Concentration Limits and Interest Rate Risk – a Moving Target
December 19, 2013
Over the last few years, many credit unions have been asked to complete concentration risk policies and develop limits founded on some type of analysis. Some institutions have also included limits in their policy designed to mitigate exposure to interest rate risk as a supplement to more traditional asset/liability management practices. These limits should be carefully reviewed to ensure that they are still appropriate, given any potential changes that may have occurred in the credit union’s financial structure.
The nature of concentration risk limits is that they are designed to limit too much risk from any single exposure, or group of exposures, that could threaten the viability of the credit union. Mortgage-related assets are often cited as an area that should be constrained through a concentration limit. However, the nature of interest rate risk and asset/liability management is significantly more complicated than a single limit can capture.
Concentration risk limits designed to mitigate interest rate risk often fall short of helping to manage the overall asset and liability mix of the credit union. Interest rate risk and asset/liability management (even as the name implies) involves more than just assets, and limits designed to mitigate interest rate risk exposures should be tested regularly as the changing mix of both assets and liabilities can have a material impact on the interest rate risk profile of the credit union.
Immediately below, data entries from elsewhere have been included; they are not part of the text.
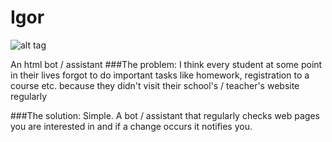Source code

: # Igor
![alt tag](http://www.asset1.net/tv/pictures/movie/igor-2008/Igor-18-1.jpg)

An html bot / assistant
###The problem:
I think every student at some point in their lives forgot to do important tasks like homework, registration to a course etc. because they didn't visit their school's / teacher's website regularly

###The solution:
Simple. A bot / assistant that regularly checks web pages you are interested in and if a change occurs it notifies you.


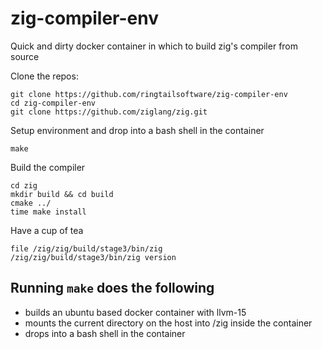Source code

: # zig-compiler-env

Quick and dirty docker container in which to build zig's compiler from source

Clone the repos:

    git clone https://github.com/ringtailsoftware/zig-compiler-env
    cd zig-compiler-env
    git clone https://github.com/ziglang/zig.git

Setup environment and drop into a bash shell in the container

    make

Build the compiler

    cd zig
    mkdir build && cd build
    cmake ../
    time make install

Have a cup of tea

    file /zig/zig/build/stage3/bin/zig
    /zig/zig/build/stage3/bin/zig version


## Running `make` does the following

 - builds an ubuntu based docker container with llvm-15
 - mounts the current directory on the host into /zig inside the container
 - drops into a bash shell in the container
It is this interconnectedness of the overall financial structure that makes concentration risk limits designed to mitigate interest rate risk exposures difficult to test to ensure they are appropriately managing risk. Instead of setting individual limits, test the entire structure, in aggregate, to ensure that the overall enterprise does not have too much interest rate risk. This aggregate monitoring of interest rate risk is a cornerstone to sound asset/liability management, and should not be overlooked in favor of concentration risk limits to quantify interest rate risk exposures.